11. Leaves of Absence/Transfer Between Locations. Unless the Administrator provides otherwise, vesting of Awards granted hereunder will be suspended during any unpaid leave of absence. A Participant will not cease to be an Employee in the case of (i) any leave of absence approved by the Company or (ii) transfers between locations of the Company or between the Company, its Parent, or any Subsidiary or Affiliate. For purposes of Incentive Stock Options, no such leave may exceed three (3) months, unless reemployment upon expiration of such leave is guaranteed by statute or contract. If reemployment upon expiration of a leave of absence approved by the Company is not so guaranteed, then six (6) months following the first (1st) day of such leave any Incentive Stock Option held by the Participant will cease to be treated as an Incentive Stock Option and will be treated for tax purposes as a Nonstatutory Stock Option.

 

12. Transferability of Awards. Unless determined otherwise by the Administrator, an Award may not be sold, pledged, assigned, hypothecated, transferred, or disposed of in any manner other than by will or by the laws of descent or distribution and may be exercised, during the lifetime of the Participant, only by the Participant. If the Administrator makes an Award transferable, such Award will contain such additional terms and conditions as the Administrator deems appropriate.

 

13. Insider Trading Policy. Each Participant who receives an Award shall comply with any policy adopted by the Company from time to time covering transactions in the Company’s securities by Employees, officers and/or Directors of the Company.

- TO DO -
1. Answer these questions from the plan excerpt above:
(a) Unless the Administrator provides otherwise, what happens to the vesting of Awards during an unpaid leave of absence?
(b) Apart from by will, by what means may an Award be transferred when the Administrator has not determined otherwise?
(c) What kind of Company policy must each Participant who receives an Award comply with?
2. Say whether each statement agrees with the plan excerpt above, quoting the words that decide it:
(a) For Incentive Stock Options, a leave may last up to six months even when reemployment is not guaranteed.
(b) A transfer between the Company and a Subsidiary does not end a Participant's status as an Employee.
(c) During the Participant's lifetime, an Award may be exercised only by the Participant.
3. Extend the plan excerpt above by writing the section that follows its last one.

- Dataset entries -
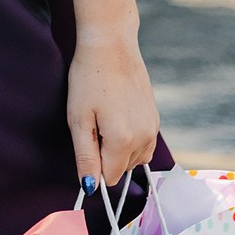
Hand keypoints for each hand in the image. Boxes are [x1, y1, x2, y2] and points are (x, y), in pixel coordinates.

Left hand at [65, 28, 158, 185]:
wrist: (111, 46)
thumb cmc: (89, 80)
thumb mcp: (79, 119)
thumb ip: (85, 156)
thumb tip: (90, 187)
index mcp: (123, 140)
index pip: (109, 177)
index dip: (93, 167)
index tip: (85, 144)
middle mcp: (144, 138)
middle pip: (122, 168)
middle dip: (105, 157)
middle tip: (93, 126)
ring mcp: (153, 127)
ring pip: (135, 157)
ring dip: (118, 149)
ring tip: (104, 118)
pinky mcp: (155, 117)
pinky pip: (143, 143)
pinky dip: (129, 138)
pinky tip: (116, 115)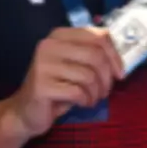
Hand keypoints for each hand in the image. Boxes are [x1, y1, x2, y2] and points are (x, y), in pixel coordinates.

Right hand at [6, 25, 125, 140]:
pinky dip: (86, 100)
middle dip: (107, 77)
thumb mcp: (74, 66)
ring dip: (97, 92)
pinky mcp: (42, 86)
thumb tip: (121, 60)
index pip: (98, 36)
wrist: (26, 112)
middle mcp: (49, 45)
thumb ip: (92, 56)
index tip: (120, 73)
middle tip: (105, 91)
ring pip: (88, 75)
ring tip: (92, 98)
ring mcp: (43, 64)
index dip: (115, 55)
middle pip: (95, 56)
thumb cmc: (56, 88)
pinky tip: (82, 103)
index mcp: (60, 35)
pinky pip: (78, 91)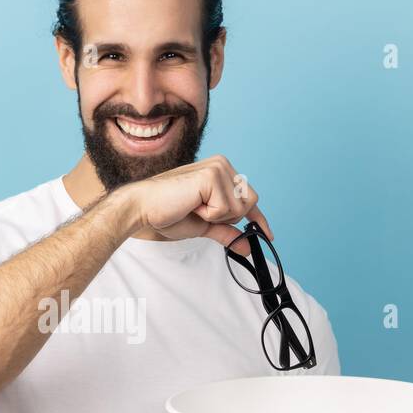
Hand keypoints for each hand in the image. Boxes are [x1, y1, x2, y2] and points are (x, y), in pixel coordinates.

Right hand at [115, 154, 270, 254]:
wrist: (144, 208)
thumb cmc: (168, 213)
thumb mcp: (204, 225)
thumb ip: (226, 232)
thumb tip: (246, 247)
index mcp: (221, 172)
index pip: (248, 198)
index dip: (258, 219)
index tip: (268, 235)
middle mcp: (223, 165)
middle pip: (249, 203)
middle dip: (228, 218)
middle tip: (201, 212)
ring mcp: (218, 168)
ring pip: (239, 208)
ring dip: (217, 217)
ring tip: (194, 207)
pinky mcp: (211, 176)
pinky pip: (225, 208)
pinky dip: (209, 214)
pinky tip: (192, 204)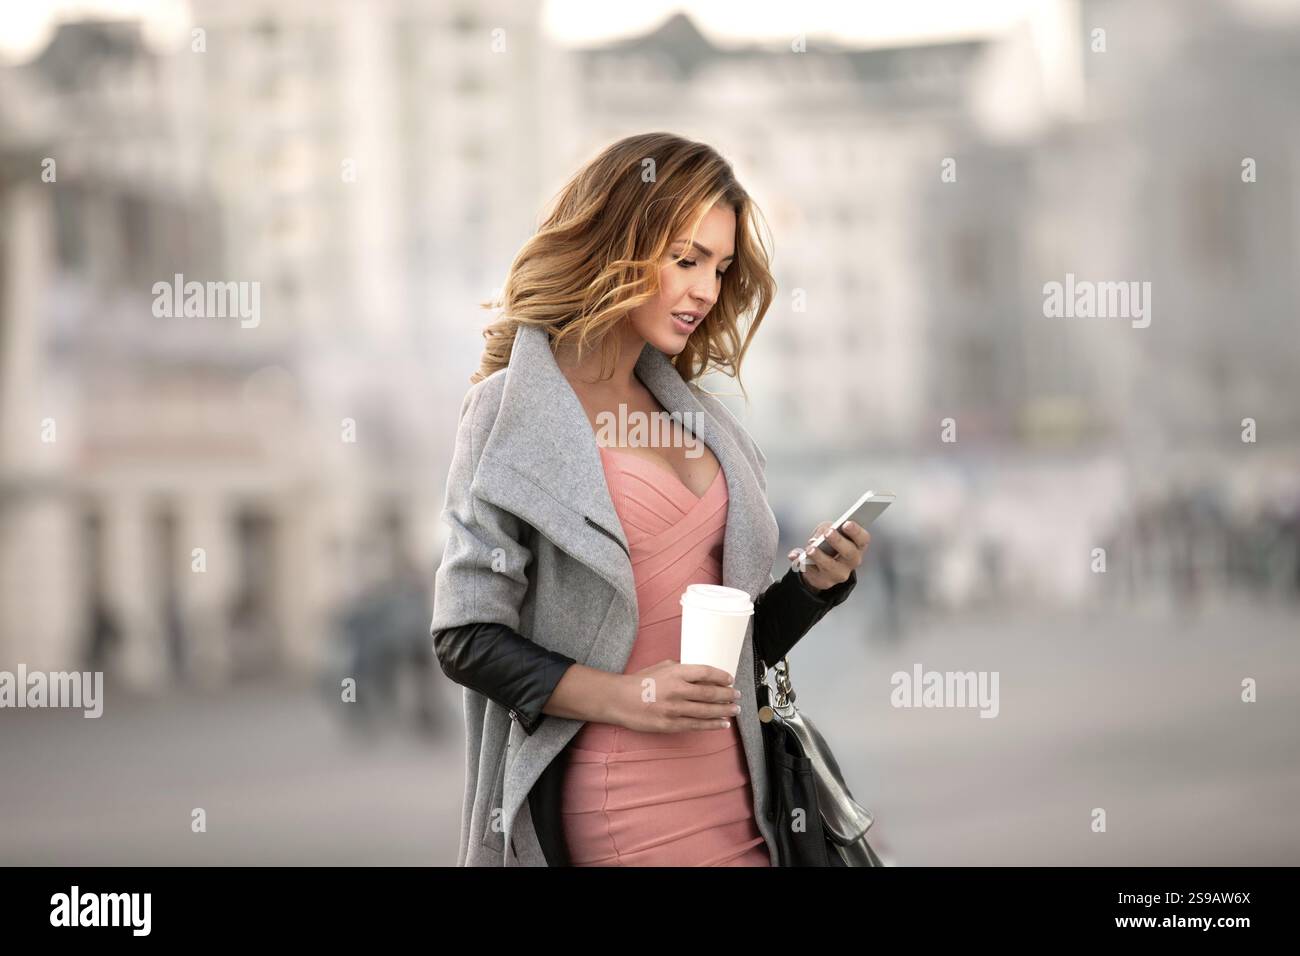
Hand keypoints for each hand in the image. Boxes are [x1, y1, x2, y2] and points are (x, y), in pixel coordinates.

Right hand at [611, 659, 741, 732]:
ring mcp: (674, 709)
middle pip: (710, 693)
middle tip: (737, 695)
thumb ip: (682, 669)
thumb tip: (701, 675)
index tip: (730, 679)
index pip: (705, 672)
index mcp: (675, 672)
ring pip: (707, 710)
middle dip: (727, 695)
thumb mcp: (661, 667)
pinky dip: (713, 724)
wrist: (620, 700)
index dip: (721, 676)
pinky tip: (723, 723)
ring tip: (735, 709)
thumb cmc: (640, 681)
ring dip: (724, 710)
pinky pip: (697, 725)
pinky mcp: (671, 724)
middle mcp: (677, 690)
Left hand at [786, 520, 869, 591]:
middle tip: (828, 533)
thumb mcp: (828, 531)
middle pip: (849, 553)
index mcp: (857, 546)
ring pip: (831, 567)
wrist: (819, 565)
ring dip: (819, 556)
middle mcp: (852, 561)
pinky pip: (812, 573)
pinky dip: (802, 563)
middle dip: (838, 542)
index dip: (856, 531)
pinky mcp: (824, 581)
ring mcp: (839, 573)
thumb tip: (817, 538)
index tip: (846, 523)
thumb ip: (825, 530)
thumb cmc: (828, 543)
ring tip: (810, 548)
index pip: (863, 539)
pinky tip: (795, 555)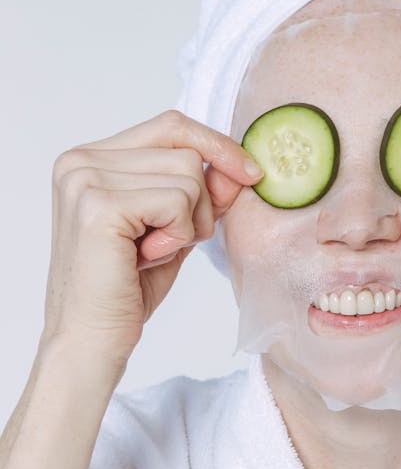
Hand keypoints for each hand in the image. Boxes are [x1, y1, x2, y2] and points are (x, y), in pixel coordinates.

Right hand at [43, 110, 262, 371]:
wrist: (91, 342)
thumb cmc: (126, 290)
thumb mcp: (175, 228)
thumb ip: (203, 193)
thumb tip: (242, 167)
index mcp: (90, 157)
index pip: (170, 125)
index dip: (216, 146)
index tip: (251, 174)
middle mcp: (80, 160)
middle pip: (186, 151)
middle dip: (199, 203)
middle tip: (167, 243)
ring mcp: (86, 179)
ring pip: (188, 175)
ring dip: (188, 223)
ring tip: (151, 252)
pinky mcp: (99, 205)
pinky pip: (177, 201)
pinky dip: (178, 235)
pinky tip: (145, 258)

- RESULTS FOR EACH TASK -
1.
(a) Vesting is suspended.
(b) By the laws of descent or distribution.
(c) Any policy adopted by the Company from time to time covering transactions in the Company's securities by Employees, officers and/or Directors of the Company.

2.
(a) No: "no such leave may exceed three (3) months, unless reemployment upon expiration of such leave is guaranteed by statute or contract."
(b) Yes: "A Participant will not cease to be an Employee in the case of" … "transfers between locations of the Company or between the Company, its Parent, or any Subsidiary or Affiliate."
(c) Yes: "may be exercised, during the lifetime of the Participant, only by the Participant."

3.
 

14. Adjustments; Dissolution or Liquidation; Merger or Change in Control.

 

(a) Adjustments. In the event that any dividend or other distribution (whether in the form of cash, Shares, other securities, or other property), recapitalization, stock split, reverse stock split, reorganization, merger, consolidation, split-up, spin-off, combination, repurchase, or exchange of Shares or other securities of the Company, or other change in the corporate structure of the Company affecting the Shares occurs, the Administrator, in order to prevent diminution or enlargement of the benefits or potential benefits intended to be made available under the Plan, will adjust the number and class of Shares that may be delivered under the Plan and/or the number, class, and price of Shares covered by each outstanding Award, and the numerical Share limits in Section 3 of the Plan.

 

(b) Dissolution or Liquidation. In the event of the proposed dissolution or liquidation of the Company, the Administrator will notify each Participant as soon as practicable prior to the effective date of such proposed transaction. To the extent it has not been previously exercised, an Award will terminate immediately prior to the consummation of such proposed action.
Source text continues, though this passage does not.